Month: February 2011

The split-apply-combine paradigm in R

Last night at the DC R Users meetup, which was our largest meetup to date, I gave an introductory presentation on data munging, and spent a bit of time on the split-apply-combine paradigm that I use almost daily in my work. I talked mainly about the packages plyr and doBy, which I use a lot now. David Smith posted a link on the Revolution blog to this article by Steve Miller, talking about the virtues of the data.table package for doing “by-group processing”. It got me thinking about changing my workflow yet again and engaging this package in my computational workflow. I also noticed that Hadley Wickham tweeted that he wants to make plyr faster as well in the near future, which will of course be a very welcome development.

ggplot2 joy

I’ve been working on a long-term (25+yr) longitudinal study of rheumatoid arthritis with my boss. He just walked in and asked if I could create a plot showing the trajectory of pain scores over time for each subject, separated by educational level (4 groups). Having now worked with ggplot2 for a while, and learning more at the last two DC useR meetups, I realized that I could formulate this in ggplot very easily and in short order. Hooray!!! Basically, all I needed to do was:

ggplot(data, aes(time, pain, groups=patient.id, color=education.level))+geom_line()
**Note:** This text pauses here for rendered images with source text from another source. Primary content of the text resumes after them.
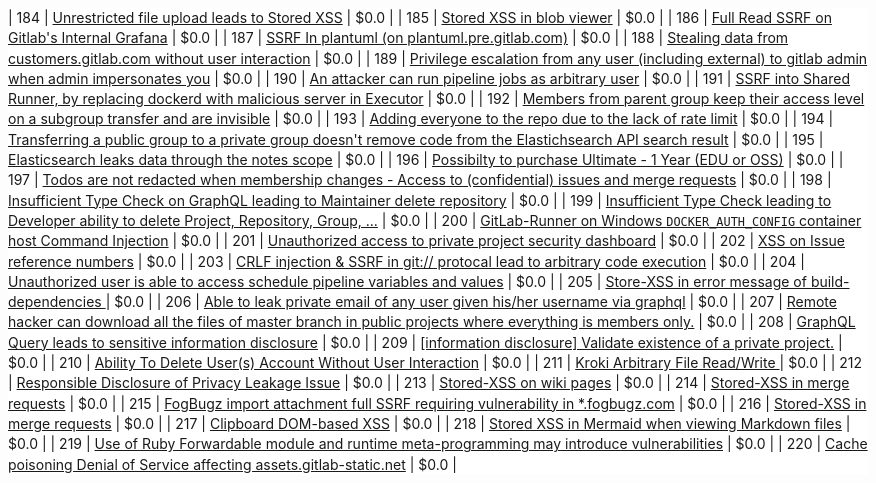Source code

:| 184 | [Unrestricted file upload leads to Stored XSS](https://hackerone.com/reports/880099) | $0.0 |
| 185 | [Stored XSS in blob viewer](https://hackerone.com/reports/806571) | $0.0 |
| 186 | [Full Read SSRF on Gitlab's Internal Grafana](https://hackerone.com/reports/878779) | $0.0 |
| 187 | [SSRF In plantuml (on plantuml.pre.gitlab.com)](https://hackerone.com/reports/689245) | $0.0 |
| 188 | [Stealing data from customers.gitlab.com without user interaction](https://hackerone.com/reports/674195) | $0.0 |
| 189 | [Privilege escalation from any user (including external) to gitlab admin when admin impersonates you](https://hackerone.com/reports/493324) | $0.0 |
| 190 | [An attacker can run pipeline jobs as arbitrary user](https://hackerone.com/reports/894569) | $0.0 |
| 191 | [SSRF into Shared Runner, by replacing dockerd with malicious server in Executor](https://hackerone.com/reports/809248) | $0.0 |
| 192 | [Members from parent group keep their access level on a subgroup transfer and are invisible](https://hackerone.com/reports/790786) | $0.0 |
| 193 | [Adding everyone to the repo due to the lack of rate limit](https://hackerone.com/reports/978768) | $0.0 |
| 194 | [Transferring a public group to a private group doesn't remove code from the Elastichsearch API search result](https://hackerone.com/reports/748375) | $0.0 |
| 195 | [Elasticsearch leaks data through the notes scope](https://hackerone.com/reports/710006) | $0.0 |
| 196 | [Possibilty to purchase Ultimate - 1 Year (EDU or OSS)](https://hackerone.com/reports/882848) | $0.0 |
| 197 | [Todos are not redacted when membership changes - Access to (confidential) issues and merge requests](https://hackerone.com/reports/880863) | $0.0 |
| 198 | [Insufficient Type Check on GraphQL leading to Maintainer delete repository](https://hackerone.com/reports/858671) | $0.0 |
| 199 | [Insufficient Type Check leading to Developer ability to delete Project, Repository, Group, ...](https://hackerone.com/reports/960244) | $0.0 |
| 200 | [GitLab-Runner on Windows `DOCKER_AUTH_CONFIG` container host Command Injection](https://hackerone.com/reports/955016) | $0.0 |
| 201 | [Unauthorized access to private project security dashboard](https://hackerone.com/reports/853355) | $0.0 |
| 202 | [XSS on Issue reference numbers](https://hackerone.com/reports/831962) | $0.0 |
| 203 | [CRLF injection & SSRF in git:// protocal lead to arbitrary code execution](https://hackerone.com/reports/441090) | $0.0 |
| 204 | [Unauthorized user is able to access schedule pipeline variables and values](https://hackerone.com/reports/962462) | $0.0 |
| 205 | [Store-XSS in error message of build-dependencies ](https://hackerone.com/reports/950190) | $0.0 |
| 206 | [Able to leak private email of any user given his/her username via graphql](https://hackerone.com/reports/972355) | $0.0 |
| 207 | [Remote hacker can download all the files of master branch in public projects where everything is members only.](https://hackerone.com/reports/1043480) | $0.0 |
| 208 | [GraphQL Query leads to sensitive information disclosure](https://hackerone.com/reports/985124) | $0.0 |
| 209 | [[information disclosure] Validate existence of a private project.](https://hackerone.com/reports/605608) | $0.0 |
| 210 | [Ability To Delete User(s) Account Without User Interaction](https://hackerone.com/reports/928255) | $0.0 |
| 211 | [Kroki Arbitrary File Read/Write ](https://hackerone.com/reports/1098793) | $0.0 |
| 212 | [Responsible Disclosure of Privacy Leakage Issue](https://hackerone.com/reports/1089914) | $0.0 |
| 213 | [Stored-XSS on wiki pages](https://hackerone.com/reports/1087061) | $0.0 |
| 214 | [Stored-XSS in merge requests](https://hackerone.com/reports/977697) | $0.0 |
| 215 | [FogBugz import attachment full SSRF requiring vulnerability in *.fogbugz.com](https://hackerone.com/reports/1092230) | $0.0 |
| 216 | [Stored-XSS in merge requests](https://hackerone.com/reports/1261148) | $0.0 |
| 217 | [Clipboard DOM-based XSS](https://hackerone.com/reports/1196958) | $0.0 |
| 218 | [Stored XSS in Mermaid when viewing Markdown files](https://hackerone.com/reports/1212822) | $0.0 |
| 219 | [Use of Ruby Forwardable module and runtime meta-programming may introduce vulnerabilities](https://hackerone.com/reports/874401) | $0.0 |
| 220 | [Cache poisoning Denial of Service affecting assets.gitlab-static.net](https://hackerone.com/reports/1160407) | $0.0 |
I actually spent more time figuring out how to change the legend title 🙂 (fyi, it is + labs(colour='Education'), with the British spelling being necessary).

I’m actually pretty thrilled that I could use ggplot2 on short order to make this plot.

On another note, my friend Brian Danielak gave a brilliant presentation at last night’s DC R Users meetup on some ggplot2-based development he’s doing for graphical ANOVA. A link to his talk should be on the meetup.com site in short order, so please do check it out.